A sua extinção justifica-se por três razões:
– Coerência europeia: podia ser visto como barreira desproporcionada face ao mercado interno da UE;
– Redundância: já existem mecanismos de disciplina como o benefício e a lei do terço;
– Acesso ao mercado: excluía quintas e pequenos produtores, perpetuando concentração.
As duas visões em confronto
Os tradicionalistas defendiam que o Porto exige disciplina rigorosa. O stock mínimo era uma “almofada estrutural” que garantia reputação, tempo e consistência. Sem ele, arrisca-se a corrida a vinhos jovens, volatilidade de preços e fragilidade na imagem secular do vinho.

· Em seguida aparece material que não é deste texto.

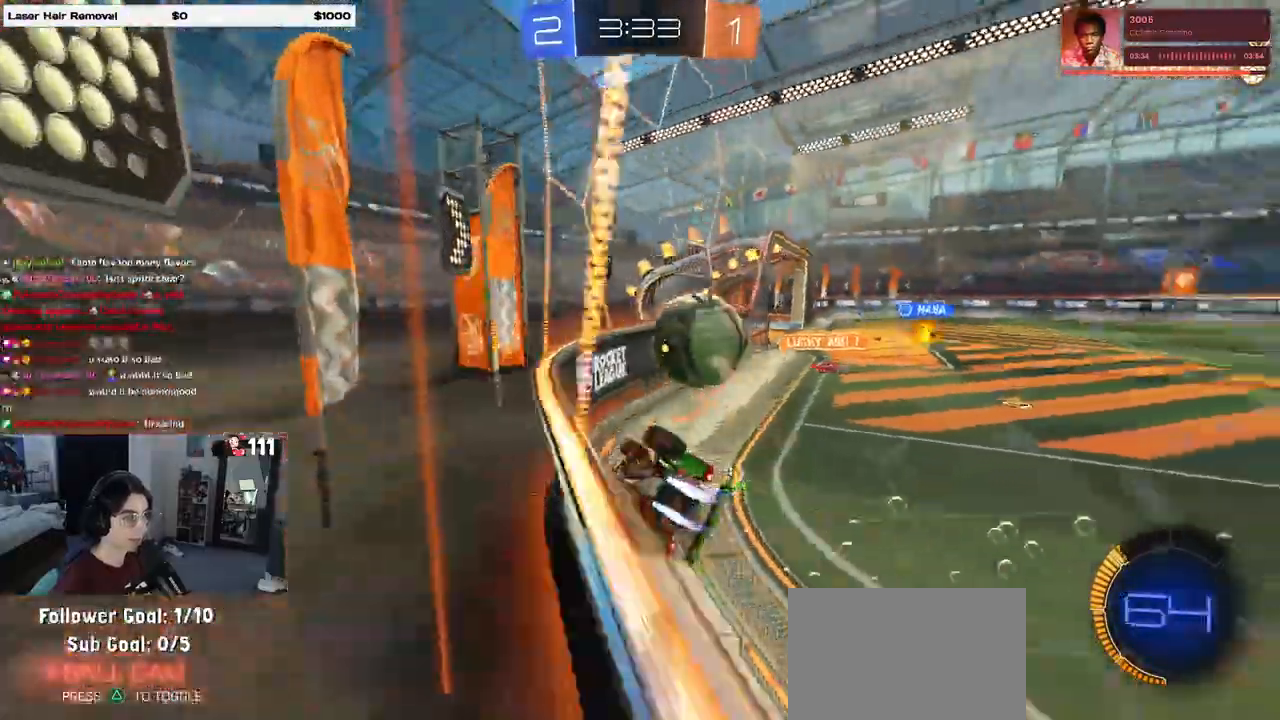
{"dt_ms": 500, "buttons": ["SQUARE"], "left_stick": "left", "right_stick": "center", "events": [[17, "left_stick", "down"], [367, "left_stick", "left"], [467, "R2", "up"], [500, "R1", "up"]]}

Os críticos veem nele uma barreira de exclusão. Grandes casas beneficiavam das reservas históricas, enquanto pequenos operadores ficavam afastados. Para estes, qualidade não depende de litros parados, mas do rigor da certificação, dos tempos mínimos de estágio e da fiscalização do IVDP.
Concorrência europeia
Juristas alertavam que o stock mínimo podia colidir com o direito da concorrência da UE, ao limitar o livre acesso ao mercado. Os defensores contra-argumentavam que a singularidade do Porto justificava medidas excecionais. O Governo optou pela liberalização, reduzindo riscos de litígio em Bruxelas.
A lei do terço como travão
Com o fim do stock mínimo, ganha relevo a lei do terço. Este mecanismo limita as vendas em função das existências e permite adquirir capacidade via compras à produção, garantindo guarda em cave e evitando excessos. A disciplina mantém-se, mas num modelo mais dinâmico e menos patrimonialista.
Vantagens:
– Abertura de mercado a pequenos e médios produtores;
– Maior eficiência financeira, sem capital imobilizado;
– Alinhamento europeu;
– Dinamismo e inovação, com mais operadores e diversidade de marcas.
Riscos:
– Volatilidade de preços e baixa de preços se houver excesso de Portos jovens;
– Impacto na remuneração das uvas, já baixa e com tendência sustentada nesse sentido;
– Dúvidas sobre consistência de lotes;
– Abertura de operadores e produtos, exigindo maior vigilância do IVDP.
O fim do stock mínimo é um marco histórico que representa a passagem de uma disciplina rígida e patrimonial para uma disciplina dinâmica e interprofissional. Os defensores da abertura celebram a democratização e a inovação. Os tradicionalistas receiam perder um travão simbólico que assegurava solidez ao sistema.
No fundo, a questão é de confiança: serão o IVDP e o Conselho Interprofissional capazes para gerir o setor com equilíbrio entre liberdade e disciplina? Se a aposta resultar, será um passo em frente para a sustentabilidade e a projeção internacional da mais antiga região demarcada e regulamentada do mundo. Se falhar, poderá revelar-se uma fragilidade estrutural numa região que já por si há décadas luta para sobreviver.